Por @Bvlxp:

En estos días no basta ganar un argumento, es preciso destruir al enemigo. Si la fuerza de mis ideas no da para más, habrá que buscarle al adversario algunos trapitos sucios. Ya no sabemos tener adversarios, cualquiera que no esté de acuerdo conmigo es un masiosare y es preciso actuar en consecuencia. No hay frontera de lo honorable que no merezca ser cruzada para probar un punto o avanzar una causa. En estos días sería imposible tener un duelo, de esos que se basaban en el honor, en la rabia y en la palabra; hoy te dispararían por la espalda al segundo de los diez pasos. No hay ya ideas que deban ser discutidas o toleradas; hay personas y reputaciones que merecen ser destruidas.

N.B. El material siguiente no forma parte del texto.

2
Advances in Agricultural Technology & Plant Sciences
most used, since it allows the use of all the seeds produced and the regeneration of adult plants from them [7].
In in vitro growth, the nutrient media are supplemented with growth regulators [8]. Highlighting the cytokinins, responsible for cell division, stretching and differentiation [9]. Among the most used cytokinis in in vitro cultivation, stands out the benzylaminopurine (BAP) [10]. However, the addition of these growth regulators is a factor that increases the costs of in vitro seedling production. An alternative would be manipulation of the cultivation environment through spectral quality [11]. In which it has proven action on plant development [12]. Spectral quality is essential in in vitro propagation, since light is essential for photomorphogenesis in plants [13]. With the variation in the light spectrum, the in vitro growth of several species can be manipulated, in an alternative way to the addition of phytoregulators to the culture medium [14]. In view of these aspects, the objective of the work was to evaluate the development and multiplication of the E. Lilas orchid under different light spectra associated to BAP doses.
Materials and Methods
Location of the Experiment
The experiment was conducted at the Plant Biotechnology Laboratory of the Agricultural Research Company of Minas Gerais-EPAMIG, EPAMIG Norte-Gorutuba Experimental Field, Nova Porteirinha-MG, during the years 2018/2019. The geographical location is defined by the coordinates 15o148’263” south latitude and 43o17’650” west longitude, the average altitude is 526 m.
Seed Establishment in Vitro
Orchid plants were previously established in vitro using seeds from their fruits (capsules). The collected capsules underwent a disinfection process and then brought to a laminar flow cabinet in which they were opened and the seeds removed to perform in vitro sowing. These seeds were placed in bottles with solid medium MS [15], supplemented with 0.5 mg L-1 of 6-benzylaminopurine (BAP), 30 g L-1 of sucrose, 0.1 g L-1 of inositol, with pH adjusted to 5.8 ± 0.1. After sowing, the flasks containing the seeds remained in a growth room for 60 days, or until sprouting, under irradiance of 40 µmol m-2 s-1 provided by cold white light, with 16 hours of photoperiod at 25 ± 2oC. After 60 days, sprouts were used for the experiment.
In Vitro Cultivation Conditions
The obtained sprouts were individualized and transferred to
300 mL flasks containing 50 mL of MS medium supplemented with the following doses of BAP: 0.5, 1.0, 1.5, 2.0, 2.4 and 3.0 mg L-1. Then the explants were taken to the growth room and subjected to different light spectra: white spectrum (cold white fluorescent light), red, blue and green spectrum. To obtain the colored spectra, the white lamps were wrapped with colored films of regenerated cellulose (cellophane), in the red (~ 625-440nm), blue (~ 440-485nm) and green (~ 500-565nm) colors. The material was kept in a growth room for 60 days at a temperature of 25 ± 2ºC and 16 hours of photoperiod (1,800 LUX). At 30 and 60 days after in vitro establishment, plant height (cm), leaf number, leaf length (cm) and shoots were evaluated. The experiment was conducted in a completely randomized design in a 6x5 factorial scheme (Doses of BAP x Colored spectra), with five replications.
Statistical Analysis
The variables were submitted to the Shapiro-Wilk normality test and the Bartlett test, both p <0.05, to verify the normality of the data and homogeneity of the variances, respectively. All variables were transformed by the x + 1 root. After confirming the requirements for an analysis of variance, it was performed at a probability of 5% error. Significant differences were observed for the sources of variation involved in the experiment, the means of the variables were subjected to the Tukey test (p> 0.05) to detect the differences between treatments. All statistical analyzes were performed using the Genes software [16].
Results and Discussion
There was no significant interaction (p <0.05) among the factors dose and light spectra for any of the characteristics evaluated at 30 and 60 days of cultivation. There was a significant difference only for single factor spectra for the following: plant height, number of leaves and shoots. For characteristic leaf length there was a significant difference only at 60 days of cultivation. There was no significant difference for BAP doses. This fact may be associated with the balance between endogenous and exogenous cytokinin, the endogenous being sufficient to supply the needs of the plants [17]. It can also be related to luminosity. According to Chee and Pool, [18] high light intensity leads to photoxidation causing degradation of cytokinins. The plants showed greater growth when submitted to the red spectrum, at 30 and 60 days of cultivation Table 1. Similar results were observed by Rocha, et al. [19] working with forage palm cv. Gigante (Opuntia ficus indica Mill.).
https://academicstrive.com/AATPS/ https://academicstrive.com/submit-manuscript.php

Paulatinamente nos hemos acostumbrado a que si alguien tiene una idea que no me gusta deber ser porque la persona que la enarbola es despreciable. Cuando en nuestra mente no hay adversario digno, su destrucción es la mejor manera de acabar con el vuelo de sus ideas. Asociar las ideas al comportamiento y a las flaquezas es enrarecer el debate y declararlo inútil; confundir biografías con ideas es el camino más corto a ganar un debate sin darlo.

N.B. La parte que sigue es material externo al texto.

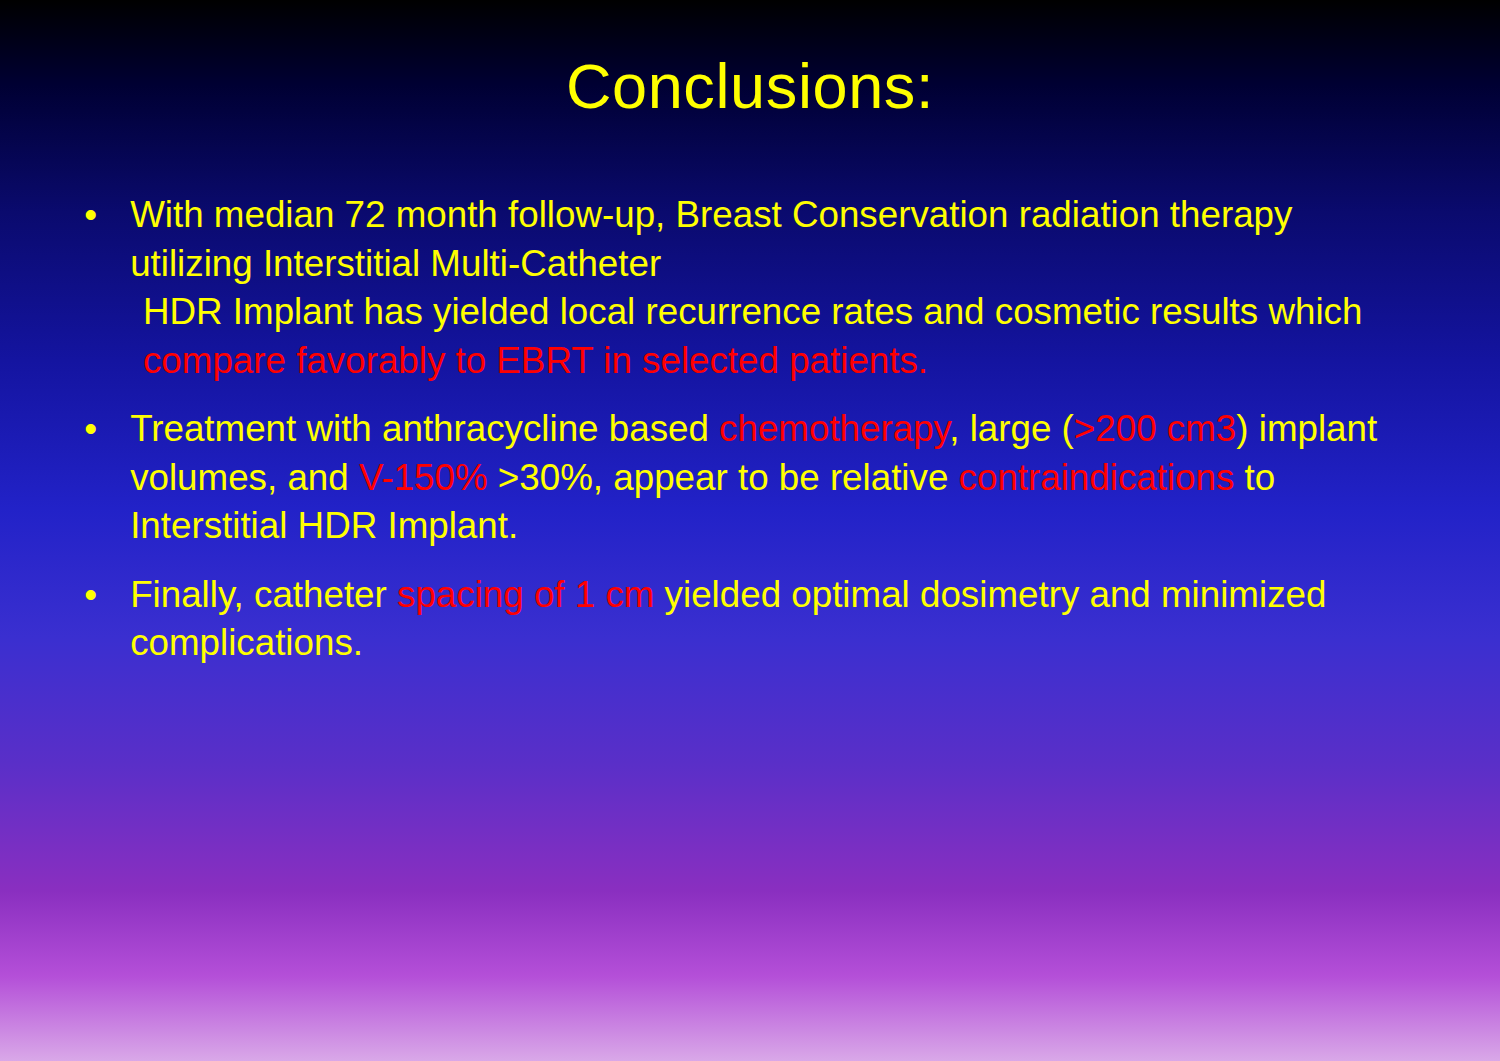Conclusions:
With median 72 month follow-up, Breast Conservation radiation therapy utilizing Interstitial Multi-Catheter HDR Implant has yielded local recurrence rates and cosmetic results which compare favorably to EBRT in selected patients.
Treatment with anthracycline based chemotherapy, large (>200 cm3) implant volumes, and V-150% >30%, appear to be relative contraindications to Interstitial HDR Implant.
Finally, catheter spacing of 1 cm yielded optimal dosimetry and minimized complications.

La difamación es la moneda corriente de nuestros días. Si nadie tiene miedo a difamar es porque la difamación encuentra un cobijo social inmediato. Nadie tiene la menor gana de cuestionar a quien avienta el golpe bajo; el ansia de los morbosos y de los perversos que controlan el discurso políticamente correcto no exige ninguna prueba de los alegatos y, contra toda lógica democrática, el acusado deberá probar que son falsos. Aun cuando alguien lograra demostrar su inocencia, será demasiado tarde y poco importará pues todos habrán volteado la cara al siguiente escándalo, indiferentes ante el descastado.

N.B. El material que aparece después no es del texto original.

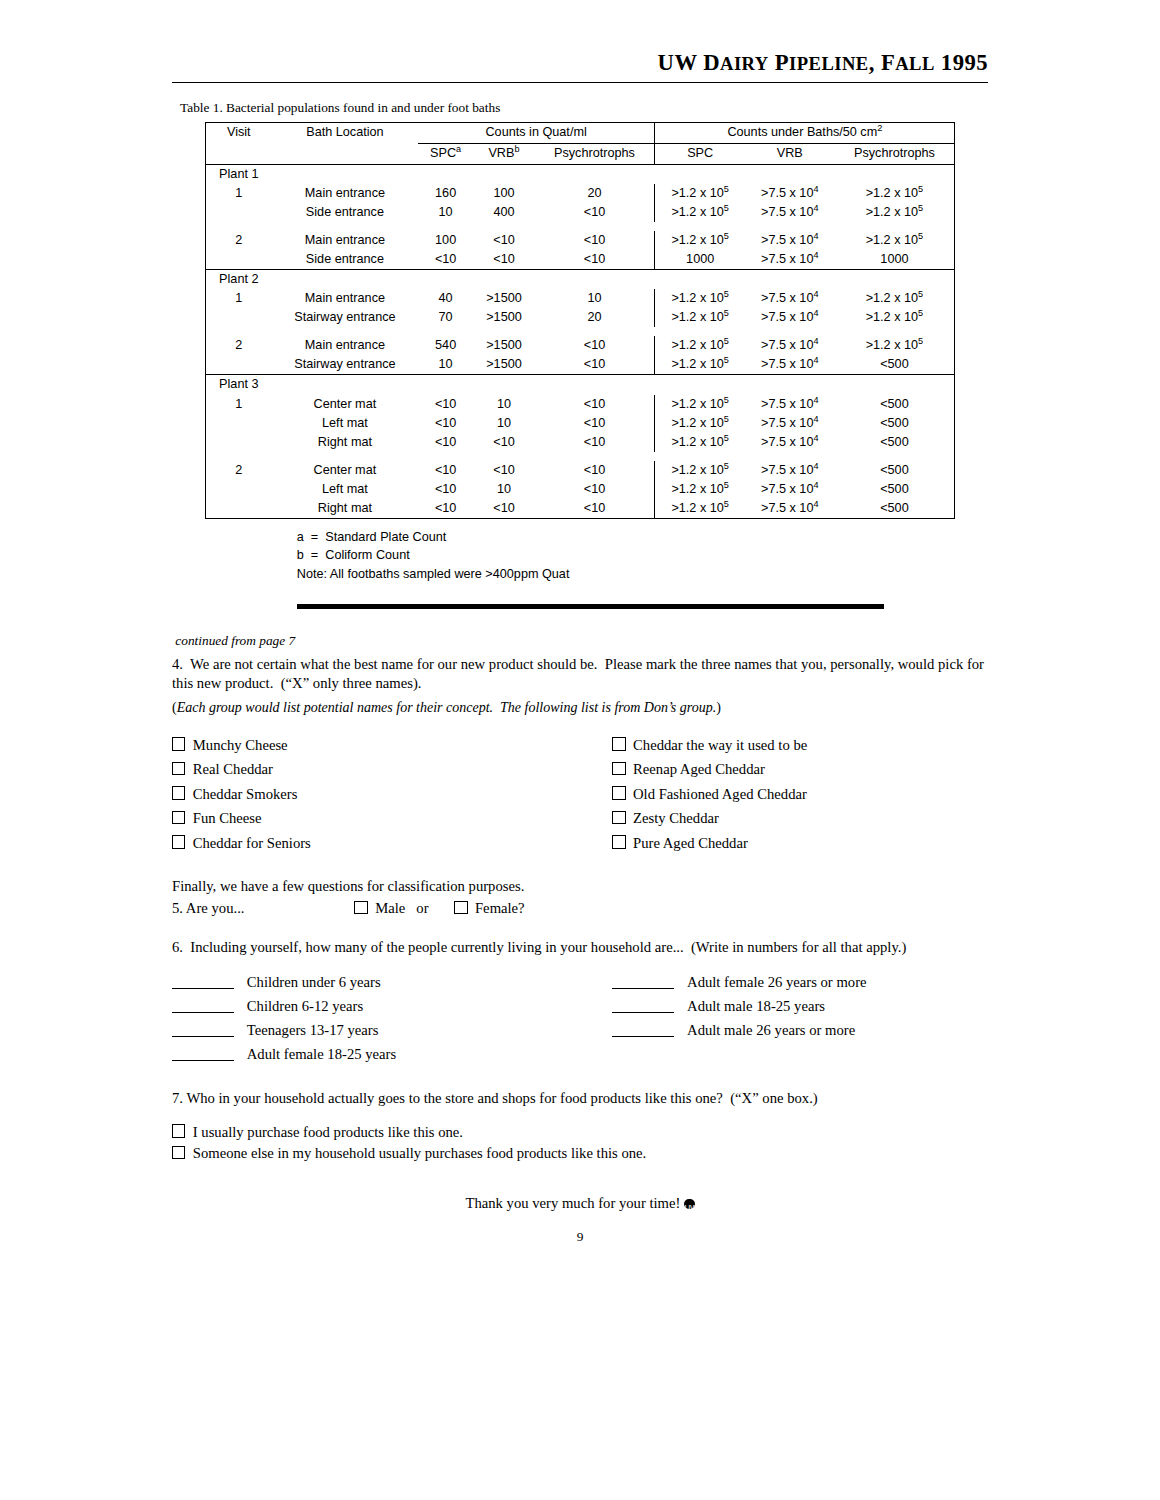UW DAIRY PIPELINE, FALL 1995
Table 1. Bacterial populations found in and under foot baths
| Visit | Bath Location | Counts in Quat/ml | Counts under Baths/50 cm 2 |
| --- | --- | --- | --- |
| | | SPC a | VRB b | Psychrotrophs | SPC | VRB | Psychrotrophs |
| Plant 1 | |
| 1 | Main entrance | 160 | 100 | 20 | >1.2 x 10 5 | >7.5 x 10 4 | >1.2 x 10 5 |
| | Side entrance | 10 | 400 | <10 | >1.2 x 10 5 | >7.5 x 10 4 | >1.2 x 10 5 |
| 2 | Main entrance | 100 | <10 | <10 | >1.2 x 10 5 | >7.5 x 10 4 | >1.2 x 10 5 |
| | Side entrance | <10 | <10 | <10 | 1000 | >7.5 x 10 4 | 1000 |
| Plant 2 | |
| 1 | Main entrance | 40 | >1500 | 10 | >1.2 x 10 5 | >7.5 x 10 4 | >1.2 x 10 5 |
| | Stairway entrance | 70 | >1500 | 20 | >1.2 x 10 5 | >7.5 x 10 4 | >1.2 x 10 5 |
| 2 | Main entrance | 540 | >1500 | <10 | >1.2 x 10 5 | >7.5 x 10 4 | >1.2 x 10 5 |
| | Stairway entrance | 10 | >1500 | <10 | >1.2 x 10 5 | >7.5 x 10 4 | <500 |
| Plant 3 | |
| 1 | Center mat | <10 | 10 | <10 | >1.2 x 10 5 | >7.5 x 10 4 | <500 |
| | Left mat | <10 | 10 | <10 | >1.2 x 10 5 | >7.5 x 10 4 | <500 |
| | Right mat | <10 | <10 | <10 | >1.2 x 10 5 | >7.5 x 10 4 | <500 |
| 2 | Center mat | <10 | <10 | <10 | >1.2 x 10 5 | >7.5 x 10 4 | <500 |
| | Left mat | <10 | 10 | <10 | >1.2 x 10 5 | >7.5 x 10 4 | <500 |
| | Right mat | <10 | <10 | <10 | >1.2 x 10 5 | >7.5 x 10 4 | <500 |
a = Standard Plate Count
b = Coliform Count
Note: All footbaths sampled were >400ppm Quat
continued from page 7
4. We are not certain what the best name for our new product should be. Please mark the three names that you, personally, would pick for this new product. (“X” only three names).
(Each group would list potential names for their concept. The following list is from Don’s group.)
| Munchy Cheese | Cheddar the way it used to be |
| Real Cheddar | Reenap Aged Cheddar |
| Cheddar Smokers | Old Fashioned Aged Cheddar |
| Fun Cheese | Zesty Cheddar |
| Cheddar for Seniors | Pure Aged Cheddar |
Finally, we have a few questions for classification purposes.
5. Are you... Male or Female?
6. Including yourself, how many of the people currently living in your household are... (Write in numbers for all that apply.)
| Children under 6 years | Adult female 26 years or more |
| Children 6-12 years | Adult male 18-25 years |
| Teenagers 13-17 years | Adult male 26 years or more |
| Adult female 18-25 years | |
7. Who in your household actually goes to the store and shops for food products like this one? (“X” one box.)
I usually purchase food products like this one.
Someone else in my household usually purchases food products like this one.
Thank you very much for your time!UW
9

Hoy resulta prácticamente imposible cuestionar las acusaciones hechas, por ejemplo, a Kevin Spacey. Sin ofrecer una sola prueba, alguien lo acusa, treinta años después de sucedidos los supuestos hechos, de haber tenido un comportamiento inadecuado. Treinta años después, treinta: cuando el paso del tiempo propicia que la sola palabra del acusador se vuelva irrefutable. La condena es inmediata, nadie se atreve a poner en duda la veracidad de las acusaciones, o los motivos ocultos para inventar una mentira que podría tener el acusador y otras preguntas básicas importantes para acomodar las cosas en su sitio. Inmediatamente, la reputación de un hombre se ha puesto en entredicho y ha perdido todo lo que le ha costado una vida construir. Todo porque la situación ha llegado a tal punto que se necesita de una valentía muy especial para usar el sentido común y confrontar así sea mínimamente a quien se asume como víctima. Sin darnos cuenta hemos concedido gracia e impunidad a los acusadores.

Es época de golpes bajos y de vendettas, de malbaratar el propio honor con tal de dar por enterrado a alguien. Si la administración del Presidente Peña Nieto me parece detestable, permíteme usar este video de un momento privado para humillar al hombre; si Ricardo Anaya me parece incómodo, déjame sacrifico mi rigor periodístico para destruirlo y no rectifico aunque un juez me llame a cuentas porque a mí me arropa la boga de la lucha anticorrupción; si el tema del acoso en Hollywood está de moda, déjame saco de la gaveta una historia y la aderezo para que me ponga en la palestra; si este otro está en contra de mi causa, permíteme extrapolo algo que lo acredite como un impresentable.

Todos somos seres objetables, no hay en este mundo una biografía límpida. Los aficionados al juicio sumario deben de tener en cuenta que hoy están del lado de los perseguidores, pero que sólo hace falta un perseguidor ofendido o rencoroso para que entonces vengan por ellos y sólo hallen el desprecio de quienes los tenían como suyos. Si no es por honorables, al menos deberían hacerlo porque en este mundo no hay derrotas ni victorias definitivas, y lo que consentimos para otros, un día puede regresar a cobrarnos la factura.